■ Direction ■
Pull out every line of the data below that contains the word "Find", matching case exactly.

■ Task input ■
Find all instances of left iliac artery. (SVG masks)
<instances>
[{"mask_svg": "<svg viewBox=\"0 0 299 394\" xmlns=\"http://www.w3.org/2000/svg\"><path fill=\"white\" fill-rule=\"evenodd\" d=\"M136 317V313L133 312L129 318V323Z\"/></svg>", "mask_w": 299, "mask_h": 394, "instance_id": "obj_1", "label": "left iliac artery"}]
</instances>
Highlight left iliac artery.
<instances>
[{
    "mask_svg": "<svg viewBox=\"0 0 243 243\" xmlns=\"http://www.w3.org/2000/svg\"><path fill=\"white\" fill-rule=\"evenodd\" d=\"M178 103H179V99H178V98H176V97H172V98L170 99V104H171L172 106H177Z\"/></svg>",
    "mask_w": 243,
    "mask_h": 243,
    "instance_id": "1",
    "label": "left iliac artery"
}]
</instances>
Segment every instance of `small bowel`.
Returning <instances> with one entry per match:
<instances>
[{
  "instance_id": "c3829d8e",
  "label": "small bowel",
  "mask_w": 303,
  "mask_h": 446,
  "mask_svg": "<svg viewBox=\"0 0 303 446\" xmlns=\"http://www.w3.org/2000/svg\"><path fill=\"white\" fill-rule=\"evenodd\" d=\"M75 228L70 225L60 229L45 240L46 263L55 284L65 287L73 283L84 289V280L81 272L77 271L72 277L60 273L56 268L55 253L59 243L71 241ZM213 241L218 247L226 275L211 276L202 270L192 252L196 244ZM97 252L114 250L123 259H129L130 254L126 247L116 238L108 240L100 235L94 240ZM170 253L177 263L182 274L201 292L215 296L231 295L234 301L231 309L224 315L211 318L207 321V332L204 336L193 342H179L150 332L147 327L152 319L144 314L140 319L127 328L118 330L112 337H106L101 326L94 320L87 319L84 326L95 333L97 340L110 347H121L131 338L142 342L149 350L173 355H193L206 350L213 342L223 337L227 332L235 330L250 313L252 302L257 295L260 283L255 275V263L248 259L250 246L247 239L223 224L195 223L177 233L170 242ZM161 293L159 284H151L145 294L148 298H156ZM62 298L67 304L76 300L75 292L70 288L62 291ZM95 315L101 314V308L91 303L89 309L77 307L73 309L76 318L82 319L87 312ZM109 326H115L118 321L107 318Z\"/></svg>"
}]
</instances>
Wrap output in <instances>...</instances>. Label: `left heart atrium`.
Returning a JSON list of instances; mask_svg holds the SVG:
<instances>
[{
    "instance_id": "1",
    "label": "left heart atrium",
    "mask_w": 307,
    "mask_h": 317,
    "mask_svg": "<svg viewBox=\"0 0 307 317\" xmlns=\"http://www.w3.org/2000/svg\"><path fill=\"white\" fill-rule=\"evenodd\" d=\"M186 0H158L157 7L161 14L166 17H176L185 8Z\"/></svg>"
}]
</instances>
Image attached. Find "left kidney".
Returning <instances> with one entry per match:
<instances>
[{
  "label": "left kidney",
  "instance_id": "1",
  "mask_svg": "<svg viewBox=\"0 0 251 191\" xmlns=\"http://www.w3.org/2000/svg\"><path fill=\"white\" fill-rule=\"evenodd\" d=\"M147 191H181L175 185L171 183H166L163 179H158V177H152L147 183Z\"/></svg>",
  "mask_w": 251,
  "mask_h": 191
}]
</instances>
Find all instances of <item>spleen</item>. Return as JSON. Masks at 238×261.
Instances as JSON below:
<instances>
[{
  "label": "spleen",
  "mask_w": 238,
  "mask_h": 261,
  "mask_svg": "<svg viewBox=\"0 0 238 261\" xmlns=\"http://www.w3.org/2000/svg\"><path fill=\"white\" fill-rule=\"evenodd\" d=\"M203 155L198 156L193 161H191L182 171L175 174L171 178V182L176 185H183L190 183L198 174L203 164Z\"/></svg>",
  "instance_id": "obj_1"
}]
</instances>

■ Complete output ■
Find all instances of left iliac artery. (SVG masks)
Image attached. Find "left kidney".
Find all instances of <item>spleen</item>. Return as JSON. Masks at 238×261.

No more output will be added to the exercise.